The duo tackle other topics such as Asian food, but the clips with the most hits, numbering in the millions, deal with race.

Life! interviewed the brothers last Friday at the Asia TV Forum & Market and ScreenSingapore, where they spoke on the topic of Delivering Stories In The Digital Age.

David and Andrew are aware of the Singaporean obsession with the way expatriates misbehave and the resulting torrents of online venom.

Keyboard warriors are avoiding truths about themselves, says David.

He adds: "It's easier than changing the way you feel about yourself, changing systems, building your own character. These are things that take a lot of work. People don't want to do that kind of stuff."

Andrew thinks that obsessing over the misbehaviour of whites puts them on a pedestal. "Why do you put them under so much scrutiny?

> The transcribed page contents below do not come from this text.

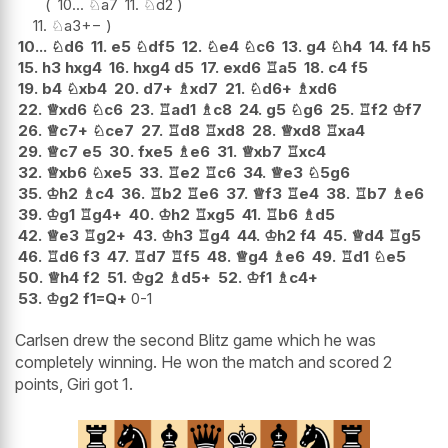
10...
♘
a7
11.
♘
d2
11.
♘
a3
+−
10...
♘
d6
11.
e5
♘
df5
12.
♘
e4
♘
c6
13.
g4
♘
h4
14.
f4
h5
15.
h3
hxg4
16.
hxg4
d5
17.
exd6
♖
a5
18.
c4
f5
19.
b4
♘
xb4
20.
d7+
♗
xd7
21.
♘
d6+
♗
xd6
22.
♕
xd6
♘
c6
23.
♖
ad1
♗
c8
24.
g5
♘
g6
25.
♖
f2
♔
f7
26.
♕
c7+
♘
ce7
27.
♖
d8
♖
xd8
28.
♕
xd8
♖
xa4
29.
♕
c7
e5
30.
fxe5
♗
e6
31.
♕
xb7
♖
xc4
32.
♕
xb6
♘
xe5
33.
♖
e2
♖
c6
34.
♕
e3
♘
5g6
35.
♔
h2
♗
c4
36.
♖
b2
♖
e6
37.
♕
f3
♖
e4
38.
♖
b7
♗
e6
39.
♔
g1
♖
g4+
40.
♔
h2
♖
xg5
41.
♖
b6
♗
d5
42.
♕
e3
♖
g2+
43.
♔
h3
♖
g4
44.
♔
h2
f4
45.
♕
d4
♖
g5
46.
♖
d6
f3
47.
♖
d7
♖
f5
48.
♕
g4
♗
e6
49.
♖
d1
♘
e5
50.
♕
h4
f2
51.
♔
g2
♗
d5+
52.
♔
f1
♗
c4+
53.
♔
g2
f1=Q+
0-1
Carlsen drew the second Blitz game which he was
completely winning. He won the match and scored 2
points, Giri got 1.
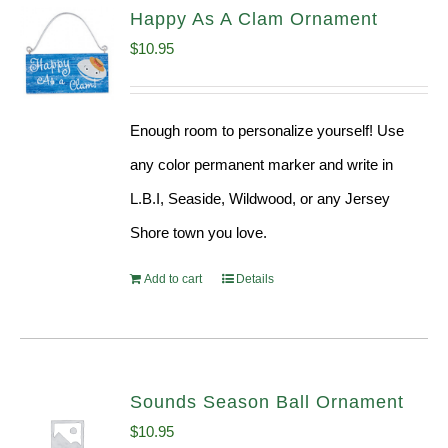
Happy As A Clam Ornament
$
10.95
Enough room to personalize yourself! Use
any color permanent marker and write in
L.B.I, Seaside, Wildwood, or any Jersey
Shore town you love.
Add to cart
Details
Sounds Season Ball Ornament
$
10.95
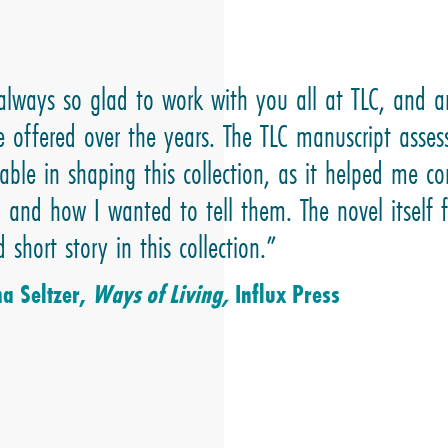
always so glad to work with you all at TLC, and a
e offered over the years. The TLC manuscript asse
able in shaping this collection, as it helped me co
– and how I wanted to tell them. The novel itself
 short story in this collection.”
 Seltzer,
Ways of Living,
Influx Press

What are they? Celebrities?" he asks.

The Fung brothers' anti-racism weapon of choice is satire, in a bragging style that comes from their backgrounds as rappers, undercut with a self-depre- cation that comes from their love of comedians such as Conan O'Brien.

Their parents immigrated to the United States from China and Hong Kong. The brothers were raised largely in Seattle, Washington, before moving to Los Angeles to become stand-up comics.

They worked in retail - of mobile telephones and shoes - while testing the waters of entertainment.

That was when they started video- blogging on YouTube, an occupation that now pays well enough for them to do it full-time.

Unsurprisingly, their fans tend to be aged between 16 and 24, and largely Asian-American. A significant number of their viewers are Singaporeans.

David believes that Singaporeans are fascinated with Asian American youth culture because it appears to be relatable but, at the same time, superior.

That superiority is a myth, he says.

Singaporeans think that Asian American kids "can go out and party on a Thursday night", he says.

"Guess what? Asian American kids have that same question when they look at their white friends."